Barbara Slavich is Full Professor at IÉSEG School of Management, France. Her research focuses on the emergence and dynamics of new categories; organizing for creativity and innovation; intangible assets and audiences’ evaluations; creative industries. Barbara’s work has been published in several academic journals, including ‘Organization Studies’, ‘Industrial and Corporate Change’, ‘European Management Review’, ‘Research in the Sociology of Organizations’, ‘European Management Journal’, and ‘Journal of Business Research’.
Giulia Calabretta works as an Associate Professor in Strategic Value of Design at the Faculty of Industrial Design Engineering at Delft University of Technology, The Netherlands.
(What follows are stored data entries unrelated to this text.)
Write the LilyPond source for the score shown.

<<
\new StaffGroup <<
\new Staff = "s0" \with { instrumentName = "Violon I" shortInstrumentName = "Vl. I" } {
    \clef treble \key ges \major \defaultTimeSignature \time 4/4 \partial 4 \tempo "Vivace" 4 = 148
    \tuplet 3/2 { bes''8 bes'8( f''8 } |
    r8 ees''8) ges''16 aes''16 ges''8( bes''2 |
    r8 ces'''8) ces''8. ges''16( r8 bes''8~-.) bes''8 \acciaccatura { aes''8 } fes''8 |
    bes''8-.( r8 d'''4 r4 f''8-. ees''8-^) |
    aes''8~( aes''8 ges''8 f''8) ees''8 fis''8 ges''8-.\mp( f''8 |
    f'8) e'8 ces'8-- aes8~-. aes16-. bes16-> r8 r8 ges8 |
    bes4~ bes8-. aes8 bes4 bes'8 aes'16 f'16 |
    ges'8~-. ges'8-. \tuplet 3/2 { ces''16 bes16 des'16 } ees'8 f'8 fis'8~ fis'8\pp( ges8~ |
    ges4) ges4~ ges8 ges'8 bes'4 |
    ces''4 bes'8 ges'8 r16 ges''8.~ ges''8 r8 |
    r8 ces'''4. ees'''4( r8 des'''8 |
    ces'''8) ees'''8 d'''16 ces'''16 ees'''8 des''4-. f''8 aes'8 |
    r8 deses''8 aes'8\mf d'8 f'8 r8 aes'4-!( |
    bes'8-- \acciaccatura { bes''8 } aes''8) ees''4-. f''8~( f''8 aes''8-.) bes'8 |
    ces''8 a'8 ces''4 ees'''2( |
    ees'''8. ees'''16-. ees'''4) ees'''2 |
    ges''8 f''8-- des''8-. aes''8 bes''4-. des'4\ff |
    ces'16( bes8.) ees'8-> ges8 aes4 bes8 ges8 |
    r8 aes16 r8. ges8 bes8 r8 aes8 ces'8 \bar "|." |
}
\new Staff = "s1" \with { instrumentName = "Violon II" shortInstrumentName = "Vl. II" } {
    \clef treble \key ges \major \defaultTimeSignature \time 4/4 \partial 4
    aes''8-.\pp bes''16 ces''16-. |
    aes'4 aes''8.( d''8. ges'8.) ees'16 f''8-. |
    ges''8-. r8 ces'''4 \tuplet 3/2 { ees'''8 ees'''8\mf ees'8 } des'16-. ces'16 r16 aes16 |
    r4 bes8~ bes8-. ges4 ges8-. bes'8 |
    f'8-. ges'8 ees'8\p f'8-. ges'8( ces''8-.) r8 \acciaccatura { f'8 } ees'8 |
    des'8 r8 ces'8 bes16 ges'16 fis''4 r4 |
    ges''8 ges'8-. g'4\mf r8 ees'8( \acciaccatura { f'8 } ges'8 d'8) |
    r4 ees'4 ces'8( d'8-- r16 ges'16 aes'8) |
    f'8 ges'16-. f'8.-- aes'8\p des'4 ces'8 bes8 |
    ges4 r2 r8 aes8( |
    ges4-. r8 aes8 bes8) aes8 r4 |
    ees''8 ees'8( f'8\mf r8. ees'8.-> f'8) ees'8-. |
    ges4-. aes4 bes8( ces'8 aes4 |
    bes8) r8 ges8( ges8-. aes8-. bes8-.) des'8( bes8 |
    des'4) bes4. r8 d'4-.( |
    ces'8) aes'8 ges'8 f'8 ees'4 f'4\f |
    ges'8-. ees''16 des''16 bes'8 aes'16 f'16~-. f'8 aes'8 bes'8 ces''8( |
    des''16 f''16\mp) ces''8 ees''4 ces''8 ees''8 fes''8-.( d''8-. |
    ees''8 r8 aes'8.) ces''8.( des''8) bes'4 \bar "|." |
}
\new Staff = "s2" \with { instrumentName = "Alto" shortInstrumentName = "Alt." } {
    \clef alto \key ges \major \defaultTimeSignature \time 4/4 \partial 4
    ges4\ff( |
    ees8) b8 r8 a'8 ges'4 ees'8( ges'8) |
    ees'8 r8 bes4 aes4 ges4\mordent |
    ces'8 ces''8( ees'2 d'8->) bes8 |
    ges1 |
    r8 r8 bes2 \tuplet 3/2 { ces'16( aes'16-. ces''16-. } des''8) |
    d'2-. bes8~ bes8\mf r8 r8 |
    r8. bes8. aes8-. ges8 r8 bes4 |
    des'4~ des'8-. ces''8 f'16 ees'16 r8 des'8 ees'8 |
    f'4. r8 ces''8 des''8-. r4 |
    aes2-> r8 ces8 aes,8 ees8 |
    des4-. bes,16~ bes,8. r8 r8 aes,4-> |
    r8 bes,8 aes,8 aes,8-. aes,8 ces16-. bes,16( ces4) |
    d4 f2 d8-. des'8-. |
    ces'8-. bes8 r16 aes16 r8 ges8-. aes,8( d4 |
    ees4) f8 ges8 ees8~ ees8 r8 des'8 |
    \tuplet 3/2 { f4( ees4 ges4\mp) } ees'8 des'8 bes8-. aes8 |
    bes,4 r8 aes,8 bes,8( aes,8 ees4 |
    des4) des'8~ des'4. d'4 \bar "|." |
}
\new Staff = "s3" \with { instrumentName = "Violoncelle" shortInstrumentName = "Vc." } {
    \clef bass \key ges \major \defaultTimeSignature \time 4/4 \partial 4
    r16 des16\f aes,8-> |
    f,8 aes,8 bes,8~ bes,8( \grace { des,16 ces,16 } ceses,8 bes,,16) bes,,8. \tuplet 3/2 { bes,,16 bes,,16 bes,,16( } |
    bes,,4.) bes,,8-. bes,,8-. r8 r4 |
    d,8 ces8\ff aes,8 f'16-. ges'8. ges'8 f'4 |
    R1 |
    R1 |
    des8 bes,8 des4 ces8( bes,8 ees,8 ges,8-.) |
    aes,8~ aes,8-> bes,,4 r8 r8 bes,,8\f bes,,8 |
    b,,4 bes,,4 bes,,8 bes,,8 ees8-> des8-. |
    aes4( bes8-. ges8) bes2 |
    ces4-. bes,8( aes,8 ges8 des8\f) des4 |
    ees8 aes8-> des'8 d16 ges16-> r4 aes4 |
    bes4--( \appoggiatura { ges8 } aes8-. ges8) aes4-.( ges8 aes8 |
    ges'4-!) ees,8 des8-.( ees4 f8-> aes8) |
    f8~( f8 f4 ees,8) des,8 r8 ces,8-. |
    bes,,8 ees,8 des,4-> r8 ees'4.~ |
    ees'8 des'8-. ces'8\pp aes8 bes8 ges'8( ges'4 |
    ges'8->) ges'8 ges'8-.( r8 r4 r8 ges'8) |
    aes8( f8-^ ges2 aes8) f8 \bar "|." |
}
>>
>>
Her research explores the intersection of (strategic) design, management, and innovation, and focuses on understanding how design practices can be permanently integrated in the innovation strategy of companies. Giulia’s work has been published in several academic journals, including ‘Organization Studies’, ‘Journal of Product Innovation Management’, and ‘Journal of Business Ethics’.
Natalja Laurey is an Assistant Professor in Anthropology of Design, Organization & Work at the Faculty of Industrial Design Engineering at Delft University of Technology, The Netherlands. Her research focuses on identity, occupation and work of creatives, and is particularly looking at the constantly evolving occupation of design in organizations.